-- Start --

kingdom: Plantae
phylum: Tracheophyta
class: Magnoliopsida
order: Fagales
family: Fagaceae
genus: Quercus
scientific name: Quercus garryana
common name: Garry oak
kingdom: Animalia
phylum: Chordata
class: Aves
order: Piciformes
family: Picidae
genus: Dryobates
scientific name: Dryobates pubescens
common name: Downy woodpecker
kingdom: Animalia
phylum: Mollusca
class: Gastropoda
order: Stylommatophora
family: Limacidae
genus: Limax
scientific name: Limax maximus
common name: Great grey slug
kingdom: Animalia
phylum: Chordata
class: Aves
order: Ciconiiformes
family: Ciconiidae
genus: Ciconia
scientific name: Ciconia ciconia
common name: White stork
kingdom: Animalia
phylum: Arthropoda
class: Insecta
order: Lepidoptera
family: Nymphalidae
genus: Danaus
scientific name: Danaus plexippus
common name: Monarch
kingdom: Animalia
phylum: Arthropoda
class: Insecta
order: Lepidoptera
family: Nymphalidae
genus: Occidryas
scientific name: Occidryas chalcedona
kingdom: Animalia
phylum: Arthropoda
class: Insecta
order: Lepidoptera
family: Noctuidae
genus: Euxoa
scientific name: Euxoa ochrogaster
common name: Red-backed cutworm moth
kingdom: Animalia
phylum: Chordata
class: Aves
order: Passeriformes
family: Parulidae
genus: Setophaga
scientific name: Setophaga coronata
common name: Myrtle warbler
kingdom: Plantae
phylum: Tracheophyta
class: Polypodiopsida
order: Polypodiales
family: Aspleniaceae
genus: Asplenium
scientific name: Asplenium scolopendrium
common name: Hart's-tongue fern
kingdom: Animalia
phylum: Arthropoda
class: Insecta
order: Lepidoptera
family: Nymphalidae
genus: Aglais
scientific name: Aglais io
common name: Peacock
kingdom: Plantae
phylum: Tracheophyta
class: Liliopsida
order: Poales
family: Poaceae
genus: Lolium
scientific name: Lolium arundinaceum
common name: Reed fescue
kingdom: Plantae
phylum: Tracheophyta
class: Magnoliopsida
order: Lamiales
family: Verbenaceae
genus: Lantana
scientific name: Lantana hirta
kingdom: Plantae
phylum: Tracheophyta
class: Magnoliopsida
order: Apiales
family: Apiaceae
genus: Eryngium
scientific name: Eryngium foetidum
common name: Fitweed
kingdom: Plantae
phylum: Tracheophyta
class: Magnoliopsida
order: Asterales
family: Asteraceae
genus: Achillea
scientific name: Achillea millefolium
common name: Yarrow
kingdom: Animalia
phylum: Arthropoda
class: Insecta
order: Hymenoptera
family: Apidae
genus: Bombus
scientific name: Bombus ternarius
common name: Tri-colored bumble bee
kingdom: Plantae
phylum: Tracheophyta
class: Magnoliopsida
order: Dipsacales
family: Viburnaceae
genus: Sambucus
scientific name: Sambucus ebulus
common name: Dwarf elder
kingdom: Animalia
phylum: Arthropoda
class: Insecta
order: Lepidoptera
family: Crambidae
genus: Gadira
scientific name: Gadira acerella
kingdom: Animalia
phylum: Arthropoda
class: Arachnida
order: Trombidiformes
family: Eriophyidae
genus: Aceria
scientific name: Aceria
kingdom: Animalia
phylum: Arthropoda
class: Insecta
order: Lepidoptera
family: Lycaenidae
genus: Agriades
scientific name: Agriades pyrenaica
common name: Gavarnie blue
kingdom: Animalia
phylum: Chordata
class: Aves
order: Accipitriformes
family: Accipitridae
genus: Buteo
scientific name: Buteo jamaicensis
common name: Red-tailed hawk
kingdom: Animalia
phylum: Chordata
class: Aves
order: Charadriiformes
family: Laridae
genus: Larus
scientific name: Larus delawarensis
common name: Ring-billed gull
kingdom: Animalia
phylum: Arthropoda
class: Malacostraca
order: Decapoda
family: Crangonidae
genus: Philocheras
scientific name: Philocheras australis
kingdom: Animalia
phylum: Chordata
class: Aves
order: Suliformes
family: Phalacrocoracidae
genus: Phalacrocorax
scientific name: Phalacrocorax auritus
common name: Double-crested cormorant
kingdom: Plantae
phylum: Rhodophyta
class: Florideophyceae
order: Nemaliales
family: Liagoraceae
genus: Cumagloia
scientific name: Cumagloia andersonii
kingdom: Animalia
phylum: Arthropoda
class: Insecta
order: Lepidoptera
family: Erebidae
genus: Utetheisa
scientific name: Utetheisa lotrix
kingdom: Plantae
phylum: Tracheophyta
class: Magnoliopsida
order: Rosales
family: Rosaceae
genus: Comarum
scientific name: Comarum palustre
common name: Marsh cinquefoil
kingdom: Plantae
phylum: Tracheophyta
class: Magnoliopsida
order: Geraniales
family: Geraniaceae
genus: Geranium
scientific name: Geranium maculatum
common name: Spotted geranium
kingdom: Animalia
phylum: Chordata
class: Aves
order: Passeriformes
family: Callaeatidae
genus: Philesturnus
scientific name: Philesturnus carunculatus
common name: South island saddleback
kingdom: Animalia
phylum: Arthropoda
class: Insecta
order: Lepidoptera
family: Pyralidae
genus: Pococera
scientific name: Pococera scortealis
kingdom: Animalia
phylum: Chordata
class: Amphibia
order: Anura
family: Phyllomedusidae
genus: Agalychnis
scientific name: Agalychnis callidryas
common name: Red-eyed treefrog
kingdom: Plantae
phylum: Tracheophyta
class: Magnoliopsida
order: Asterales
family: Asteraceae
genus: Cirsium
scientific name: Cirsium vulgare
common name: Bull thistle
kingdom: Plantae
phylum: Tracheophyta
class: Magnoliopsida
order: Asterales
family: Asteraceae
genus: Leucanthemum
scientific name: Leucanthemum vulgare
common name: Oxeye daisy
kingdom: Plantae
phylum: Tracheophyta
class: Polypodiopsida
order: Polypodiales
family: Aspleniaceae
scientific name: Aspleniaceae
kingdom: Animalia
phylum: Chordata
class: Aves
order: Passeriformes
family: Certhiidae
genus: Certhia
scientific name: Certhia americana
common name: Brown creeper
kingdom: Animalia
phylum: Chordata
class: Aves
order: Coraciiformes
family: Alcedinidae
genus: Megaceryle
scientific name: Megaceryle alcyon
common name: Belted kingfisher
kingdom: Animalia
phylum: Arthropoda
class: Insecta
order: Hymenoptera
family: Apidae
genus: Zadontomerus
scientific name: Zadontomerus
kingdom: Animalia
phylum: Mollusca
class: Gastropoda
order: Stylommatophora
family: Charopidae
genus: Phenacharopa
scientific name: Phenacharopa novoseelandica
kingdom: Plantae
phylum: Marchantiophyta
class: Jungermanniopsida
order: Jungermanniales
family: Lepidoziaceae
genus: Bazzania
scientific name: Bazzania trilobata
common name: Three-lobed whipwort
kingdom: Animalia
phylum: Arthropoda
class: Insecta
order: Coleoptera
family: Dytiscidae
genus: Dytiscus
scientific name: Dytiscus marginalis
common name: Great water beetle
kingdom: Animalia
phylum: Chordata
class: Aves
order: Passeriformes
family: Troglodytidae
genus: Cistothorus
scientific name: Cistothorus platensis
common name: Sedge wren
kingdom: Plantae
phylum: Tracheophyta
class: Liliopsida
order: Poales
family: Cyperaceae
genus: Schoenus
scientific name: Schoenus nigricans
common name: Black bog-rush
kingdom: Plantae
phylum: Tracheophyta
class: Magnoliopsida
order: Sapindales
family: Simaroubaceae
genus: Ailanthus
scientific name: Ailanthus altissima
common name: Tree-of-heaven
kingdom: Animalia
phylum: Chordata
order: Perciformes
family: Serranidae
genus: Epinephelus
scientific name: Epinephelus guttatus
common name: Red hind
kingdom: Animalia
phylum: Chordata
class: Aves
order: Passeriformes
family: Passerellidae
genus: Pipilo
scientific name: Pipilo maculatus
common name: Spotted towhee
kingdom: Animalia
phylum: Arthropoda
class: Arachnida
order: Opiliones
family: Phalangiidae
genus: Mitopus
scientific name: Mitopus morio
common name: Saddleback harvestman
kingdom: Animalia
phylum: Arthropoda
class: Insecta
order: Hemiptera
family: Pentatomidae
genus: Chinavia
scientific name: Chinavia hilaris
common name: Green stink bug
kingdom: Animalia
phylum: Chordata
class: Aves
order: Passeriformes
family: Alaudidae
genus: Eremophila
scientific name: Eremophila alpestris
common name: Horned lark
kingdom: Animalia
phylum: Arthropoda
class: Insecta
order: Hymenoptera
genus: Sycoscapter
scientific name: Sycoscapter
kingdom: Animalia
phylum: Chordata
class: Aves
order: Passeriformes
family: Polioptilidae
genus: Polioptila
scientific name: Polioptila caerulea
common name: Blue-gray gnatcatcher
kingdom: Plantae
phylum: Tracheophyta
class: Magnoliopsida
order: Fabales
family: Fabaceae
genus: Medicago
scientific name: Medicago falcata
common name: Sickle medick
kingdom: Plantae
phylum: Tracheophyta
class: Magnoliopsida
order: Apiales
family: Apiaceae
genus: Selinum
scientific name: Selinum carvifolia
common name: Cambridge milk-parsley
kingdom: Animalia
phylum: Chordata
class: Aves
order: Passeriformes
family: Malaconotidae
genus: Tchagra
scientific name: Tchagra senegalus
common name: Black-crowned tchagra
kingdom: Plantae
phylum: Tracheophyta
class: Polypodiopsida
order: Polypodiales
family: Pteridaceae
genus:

-- End --

PROMPT » Copy out, word for word, every line of the material above from the line containing "order: Coraciiformes" to the line containing "family: Simaroubaceae", including both of those lines.

RESPONSE FOR THIS EXERCISE »
order: Coraciiformes
family: Alcedinidae
genus: Megaceryle
scientific name: Megaceryle alcyon
common name: Belted kingfisher
kingdom: Animalia
phylum: Arthropoda
class: Insecta
order: Hymenoptera
family: Apidae
genus: Zadontomerus
scientific name: Zadontomerus
kingdom: Animalia
phylum: Mollusca
class: Gastropoda
order: Stylommatophora
family: Charopidae
genus: Phenacharopa
scientific name: Phenacharopa novoseelandica
kingdom: Plantae
phylum: Marchantiophyta
class: Jungermanniopsida
order: Jungermanniales
family: Lepidoziaceae
genus: Bazzania
scientific name: Bazzania trilobata
common name: Three-lobed whipwort
kingdom: Animalia
phylum: Arthropoda
class: Insecta
order: Coleoptera
family: Dytiscidae
genus: Dytiscus
scientific name: Dytiscus marginalis
common name: Great water beetle
kingdom: Animalia
phylum: Chordata
class: Aves
order: Passeriformes
family: Troglodytidae
genus: Cistothorus
scientific name: Cistothorus platensis
common name: Sedge wren
kingdom: Plantae
phylum: Tracheophyta
class: Liliopsida
order: Poales
family: Cyperaceae
genus: Schoenus
scientific name: Schoenus nigricans
common name: Black bog-rush
kingdom: Plantae
phylum: Tracheophyta
class: Magnoliopsida
order: Sapindales
family: Simaroubaceae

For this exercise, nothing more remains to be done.